A couple years ago, I was asked by PIK Magazine to submit an article on a photography related topic. Having free choice, I decided to write a brief piece on branding and how photographers should reconsider the need to pigeonhole themselves early on in their career.
It is very interesting to look back and see where I was as a photographer when I penned this article. While my thoughts on branding and developing a photographic style have evolved over time (more on that later), I think many of my points in The Brand of No Brand are still valid and noteworthy to aspiring professional photographers.
The Brand of No Brand
Before going to university, I had a conversation with my parents about the fundamental aspects of change. Leaving home, my parents explained, was an opportunity to mold and craft a new identity. In a new environment, the preacher’s son can dye his hair pink. Nickolas can decide he wants to be called Beau. The loose girl can become a prude. Sally can decide to stop hiding her inner nerd. The bully can correct their ways. With fresh surroundings, we are no longer confined to geographic norms or bound by parental expectation.
The conversation with my parents struck me as odd. Personally, college was not a unique opportunity to develop a fresh identity. Seemingly, my inner landscape work took place frequently and I did not need a massive life change such as a move to a university to rethink my identity. To continually modify myself was not an identity crisis but was a set of identity trials that occurred both randomly and repeatedly.
My alterations were not the “change” that my parents were speaking of. It is one thing to foster an inward identity and another to project an identity outwardly. The way we perceive ourselves and the way others perceive us are two separate and independent things.
My parents were not speaking to change but to the creation of a unique, personal brand, an image that we intentionally project. It is this contrived image that we want others to consume and conjure when hearing our name.
______
According to the branding essay, why did the author find the conversation with the parents about leaving for university odd? Explain in one to three sentences.

§ EXCERPTED RECORDS:
______
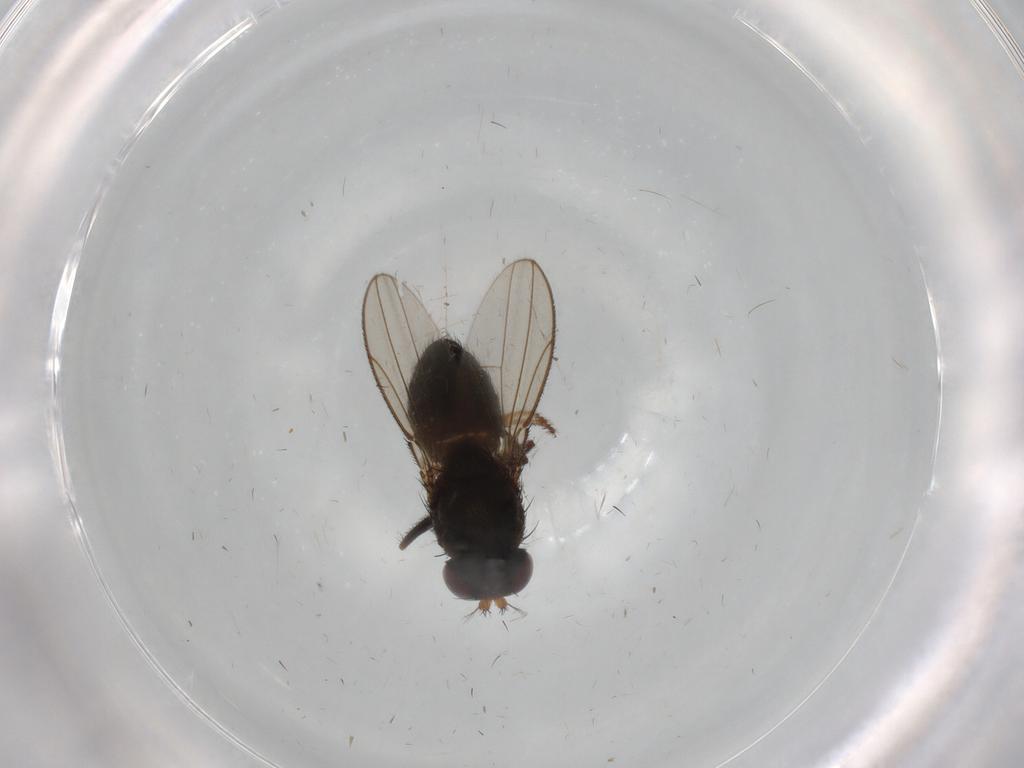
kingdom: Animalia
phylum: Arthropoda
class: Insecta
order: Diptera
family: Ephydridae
______
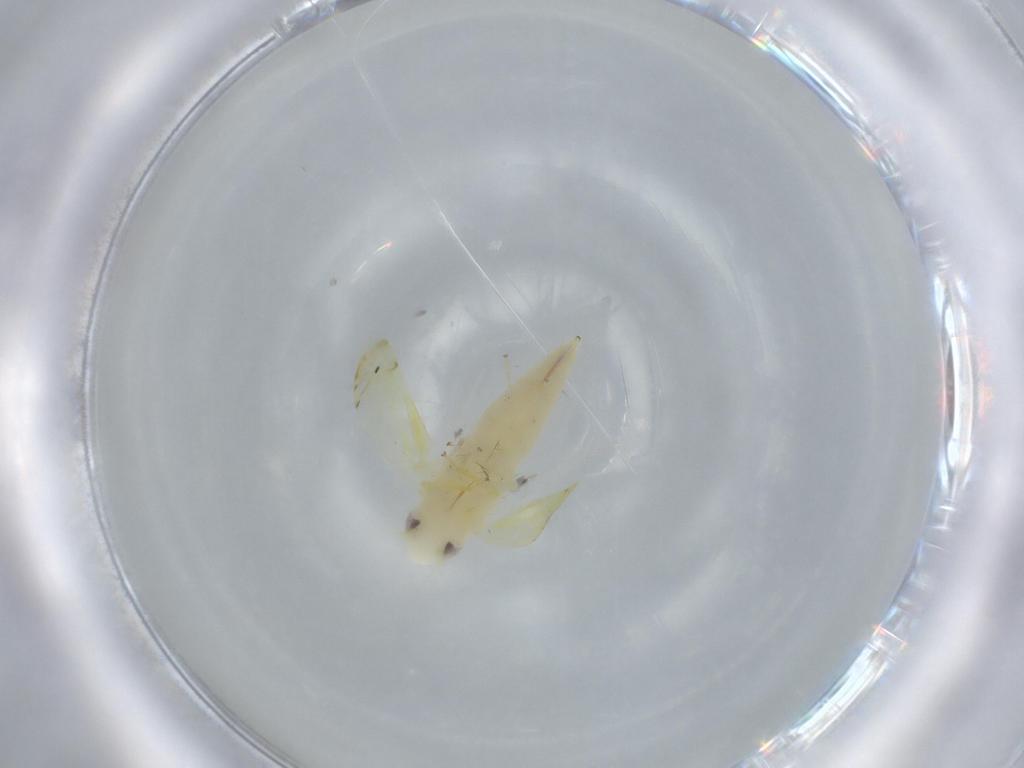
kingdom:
______
§ SOLUTION FOR THIS TASK:
For the author, college was not a unique chance to develop a fresh identity, because that inner work already happened frequently and didn't need a big change like moving to a university. These ongoing changes were identity trials that came randomly and repeatedly, not an identity crisis.